Debugging

General guidelines

A good general guide to debugging simulation codes is provided by WarpX (although some details are WarpX-specific).

Common bugs

You might be reading this page because you have encountered a common type of bug:

  • an out-of-bounds array access

    This is when the code accesses an array with an index that corresponds to an element that doesn’t actually exist. In C++, this causes the computer to access a memory location that is completely unrelated to the array that you intended to access. In a CPU code, this usually causes a silently incorrect result, but on GPU, this may actually cause the simulation to crash. However, if you are accessing an amrex::Array4 object and you have compiled in Debug mode, then AMReX will issue an error message when this occurs. There is a significant performance cost to this error checking, so it does not occur when compiled in Release mode.

  • accessing a host variable from the GPU

    The second most common type of bug encountered in Quokka is accessing a host variable (i.e., a variable that can only be accessed from code that runs on the CPU) from code running on the GPU (i.e., within a ParallelFor). Sometimes the compiler will detect this situation and print an error message, but often this will only present an issue when actuallly running the code – for instance, this can happen when the GPU code tries to dereference a pointer to an address in CPU memory. In that case, the only way to debug this error is to run Quokka under cuda-gdb (or, on AMD GPUs, rocgdb).

How to debug on GPUs

The best way to debug on GPUs is to… not debug on GPUs. That is, it is always easier to instead debug the problem on a CPU-only run. GPU debugging is very painful and itself quite buggy. This is unfortunately true for all GPU vendors.
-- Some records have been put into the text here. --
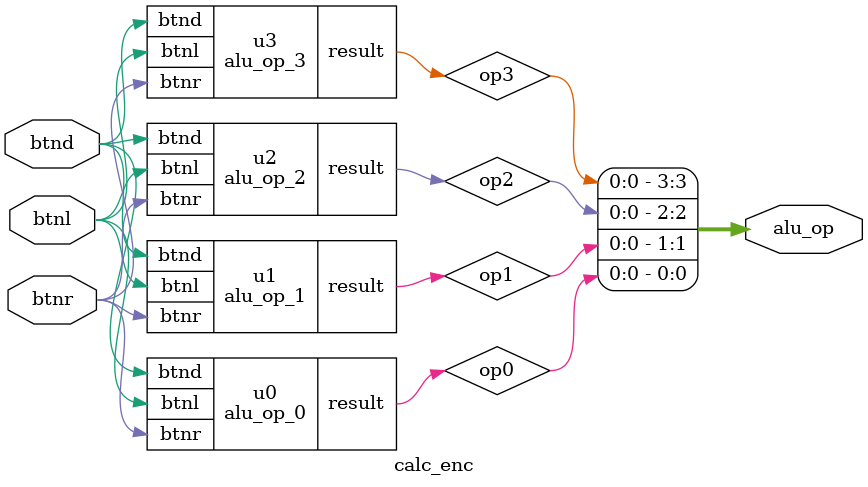
<source format=v>
`ifndef CALC_ENC_V   // Αν δεν έχει οριστεί η σημαία ALU_V...
`define CALC_ENC_V

module alu_op_0 (
    input btnl, btnr, btnd,
    output result
);
    wire not1, not2, and1, and2, and3, or1;//wires for alu_op[0]
    assign not1 = ~btnl;
    assign not2 = ~btnd;
    assign and1 = not1 & btnd;
    assign and2 = btnl & btnr;
    assign and3 = and2 & not2;
    assign or1 = and1 | and3;
    assign result = or1;
endmodule

module alu_op_1 (
    input btnl, btnr, btnd,
    output result
);
    wire not1, not2, or1, and1;//wires for alu_op[1]
    assign not1 = ~btnr;
    assign not2 = ~btnd;
    assign or1 = not1 | not2;
    assign and1 = btnl & or1;
    assign result = and1;
endmodule

module alu_op_2 (
    input btnl, btnr, btnd,
    output result
);
    wire not1, not2, xor1, and1, and2, or1;//wires for alu_op[2]
    assign not1 = ~btnl;
    assign and1 = not1 & btnr;
    assign xor1 = btnr ^ btnd;
    assign not2 = ~xor1;
    assign and2 = btnl & not2;
    assign or1 = and1 | and2;
    assign result = or1;
endmodule

module alu_op_3 (
    input btnl, btnr, btnd,
    output result
);
    wire and1, and2, or1;//wires for alu_op[3]
    assign and1 = btnl & btnr;
    assign and2 = btnl & btnd;
    assign or1 = and1 | and2;
    assign result = or1;
endmodule

module calc_enc (
    input btnl,
    input btnr,
    input btnd,
    output [3:0] alu_op
);
    wire op0, op1, op2, op3;
    alu_op_0 u0 (
        .btnl(btnl),
        .btnr(btnr),
        .btnd(btnd),
        .result(op0)
    );
    alu_op_1 u1 (
        .btnl(btnl),
        .btnr(btnr),
        .btnd(btnd),
        .result(op1)
    );
    alu_op_2 u2 (
        .btnl(btnl),
        .btnr(btnr),
        .btnd(btnd),
        .result(op2)
    );
    alu_op_3 u3 (
        .btnl(btnl),
        .btnr(btnr),
        .btnd(btnd),
        .result(op3)
    );
    assign alu_op = {op3, op2, op1, op0};
endmodule

`endif

</source>
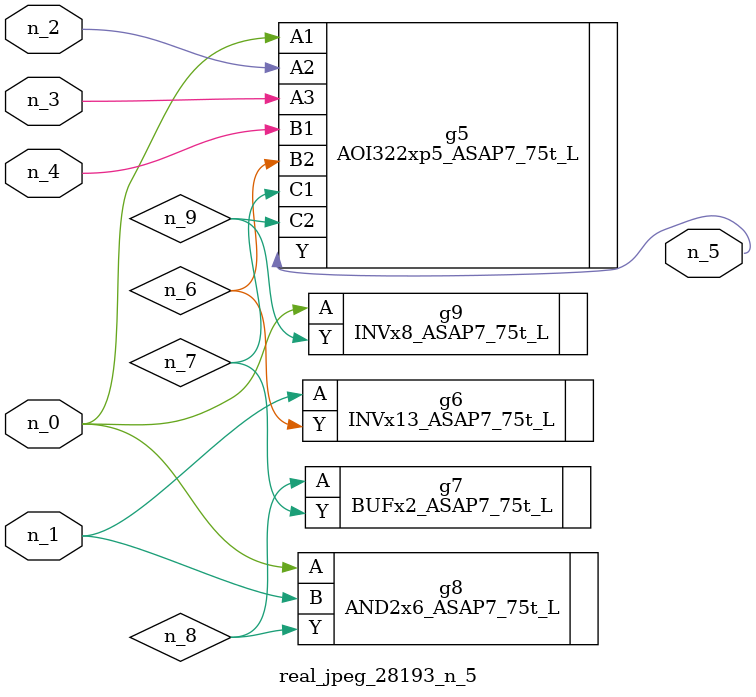
<source format=v>
module real_jpeg_28193_n_5 (n_4, n_0, n_1, n_2, n_3, n_5);

input n_4;
input n_0;
input n_1;
input n_2;
input n_3;

output n_5;

wire n_8;
wire n_6;
wire n_7;
wire n_9;

AOI322xp5_ASAP7_75t_L g5 ( 
.A1(n_0),
.A2(n_2),
.A3(n_3),
.B1(n_4),
.B2(n_6),
.C1(n_7),
.C2(n_9),
.Y(n_5)
);

AND2x6_ASAP7_75t_L g8 ( 
.A(n_0),
.B(n_1),
.Y(n_8)
);

INVx8_ASAP7_75t_L g9 ( 
.A(n_0),
.Y(n_9)
);

INVx13_ASAP7_75t_L g6 ( 
.A(n_1),
.Y(n_6)
);

BUFx2_ASAP7_75t_L g7 ( 
.A(n_8),
.Y(n_7)
);


endmodule
</source>
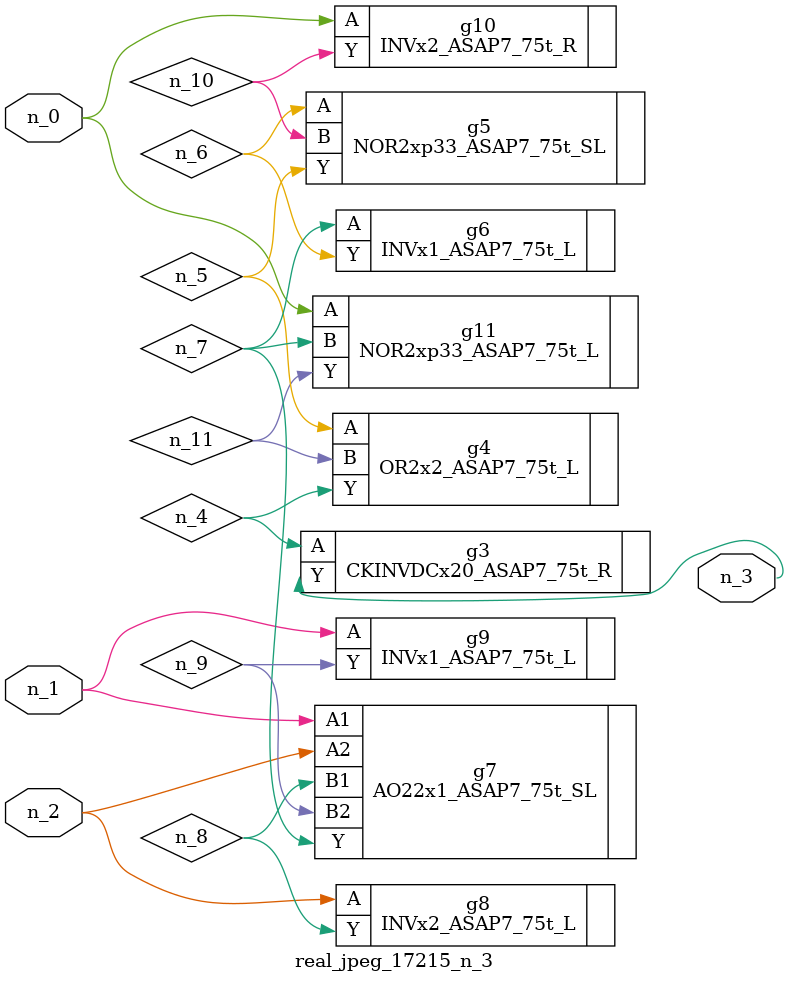
<source format=v>
module real_jpeg_17215_n_3 (n_1, n_0, n_2, n_3);

input n_1;
input n_0;
input n_2;

output n_3;

wire n_5;
wire n_8;
wire n_4;
wire n_11;
wire n_6;
wire n_7;
wire n_10;
wire n_9;

INVx2_ASAP7_75t_R g10 ( 
.A(n_0),
.Y(n_10)
);

NOR2xp33_ASAP7_75t_L g11 ( 
.A(n_0),
.B(n_7),
.Y(n_11)
);

AO22x1_ASAP7_75t_SL g7 ( 
.A1(n_1),
.A2(n_2),
.B1(n_8),
.B2(n_9),
.Y(n_7)
);

INVx1_ASAP7_75t_L g9 ( 
.A(n_1),
.Y(n_9)
);

INVx2_ASAP7_75t_L g8 ( 
.A(n_2),
.Y(n_8)
);

CKINVDCx20_ASAP7_75t_R g3 ( 
.A(n_4),
.Y(n_3)
);

OR2x2_ASAP7_75t_L g4 ( 
.A(n_5),
.B(n_11),
.Y(n_4)
);

NOR2xp33_ASAP7_75t_SL g5 ( 
.A(n_6),
.B(n_10),
.Y(n_5)
);

INVx1_ASAP7_75t_L g6 ( 
.A(n_7),
.Y(n_6)
);


endmodule
</source>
  • Try to shrink the problem to a size that can run on a single node, or (even better) a single MPI rank / CPU core, but where it still exhibits the error that you are trying to debug.
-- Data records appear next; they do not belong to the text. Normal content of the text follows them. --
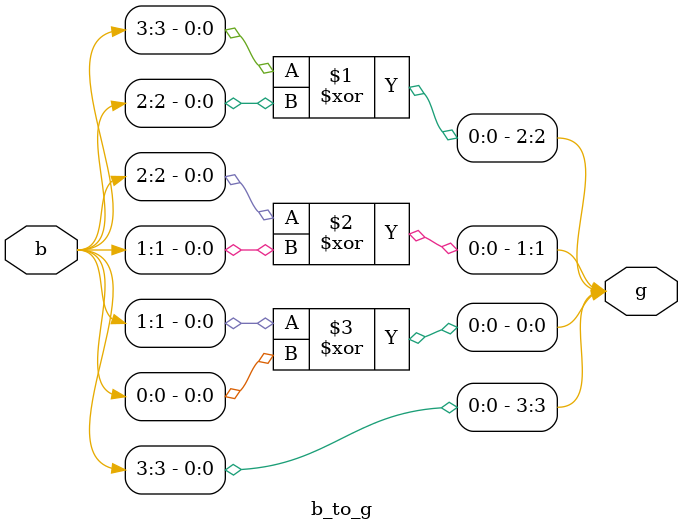
<source format=v>
module b_to_g(input [3:0]b, output [3:0] g);
assign g[3]=b[3];
assign g[2]=b[3]^b[2];
assign g[1]=b[2]^b[1];
assign g[0]=b[1]^b[0];
endmodule

</source>
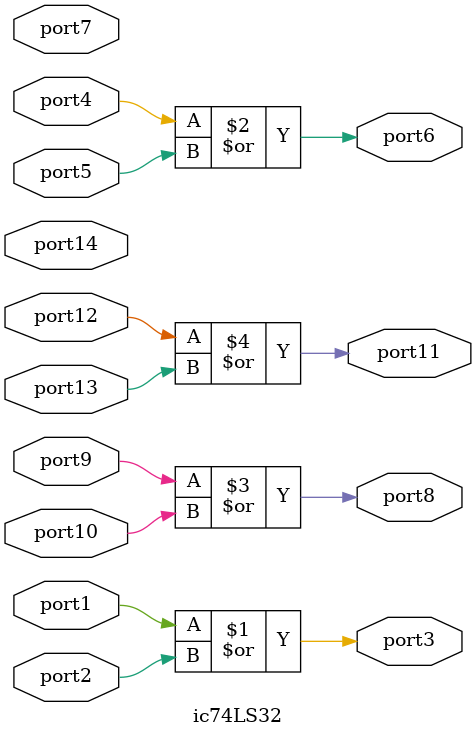
<source format=v>
module ic74LS32(
input wire port1,
input wire port2,
output wire port3,
input wire port4,
input wire port5,
output wire port6,
input wire port7,
output wire port8,
input wire port9,
input wire port10,
output wire port11,
input wire port12,
input wire port13,
input wire port14
);

assign port3 = port1 | port2;
assign port6 = port4 | port5;
assign port8 = port9 | port10;
assign port11 = port12 | port13;

endmodule
</source>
  • Build Quokka without GPU support but with -DCMAKE_BUILD_TYPE=Debug and re-run. If there are any array out-of-bounds errors, it will stop and report exactly which array is being accessed out-of-bounds and what the indices are. The only downside is that Quokka will run very slowly in this mode.

  • Build Quokka without GPU support but with -DCMAKE_BUILD_TYPE=Release -DENABLE_ASAN=ON. This turns on the AddressSanitizer, which checks for out-of-bounds array accesses and other memory bugs. This is faster than the previous method, but it produces less informative error messages (e.g., no array indices).

    • This method may produce a lot of messages about memory leaks, which are not necessarily bugs, and should not cause GPU crashes. These messages can be disabled if you are looking for, e.g., out-of-bounds array accesses, which is a class of bug that can cause a GPU crash.

    • It is recommended to set these environment variables when you run it: ASAN_OPTIONS=abort_on_error=1:fast_unwind_on_malloc=1:detect_leaks=0 UBSAN_OPTIONS=print_stacktrace=0. Note that CTest appends its own options to this environment variable when running tests, so it is recommended to run the simulation manually (i.e., without make test, ninja test, or ctest).

    • For more information, see this guide to using AddressSanitizer in an HPC context.

  • On AMD GPUs, there is a GPU-aware AddressSanitizer. Currently, enabling this requires manually changing the compiler flags.

How to actually debug on GPUs

As an absolute last resort if it is impossible to reproduce the error you are seeing on a CPU-only run, then the best option is to:

  • downsize the simulation to fit on a single GPU

  • start the simulation on an NVIDIA GPU from within CUDA-GDB (see the documentation and slides).

  • hope CUDA-GDB does not itself crash

  • hope CUDA-GDB produces a useful error message that you can analyze

NVIDIA also provides the compute-sanitizer tool that is essentially the equivalent of AddressSanitizer (see the documentation). Unfortunately, it does not work as reliably as AddressSanitizer, and may itself crash while attempting to debug a GPU program.

For AMD GPUs, you have to use the AMD-provided debugger rocgdb. A tutorial its use is available here.

AMD also provides a GPU-aware AddressSanitizer that can be enabled when building Quokka. Currently, the compiler flags must be manually modified in order to enable this. For details, see its documentation.

GPU kernel asynchronicity

By default, GPU kernels launch asynchronously, i.e., execution of CPU code continues before the kernel starts on the GPU. This can cause synchronization problems if there is an implicit assumption about the order of operations with respect to CPU and GPU code.

The easiest way to debug this is to set the environment variables:

  • CUDA_LAUNCH_BLOCKING=1 on NVIDIA GPUs, or

  • HIP_LAUNCH_BLOCKING=1 on AMD GPUs.

This will cause the CPU to wait until the GPU kernel execution is complete before continuing past the call to ParallelFor.

For more details, refer to the AMReX GPU debugging guide.

When all else fails: Debugging with printf

If you have tried all of the above steps, then you have to resort to adding printf statements within the GPU code. Note that printf inside GPU code is different from the CPU-side printf function, as explained in the NVIDIA documentation.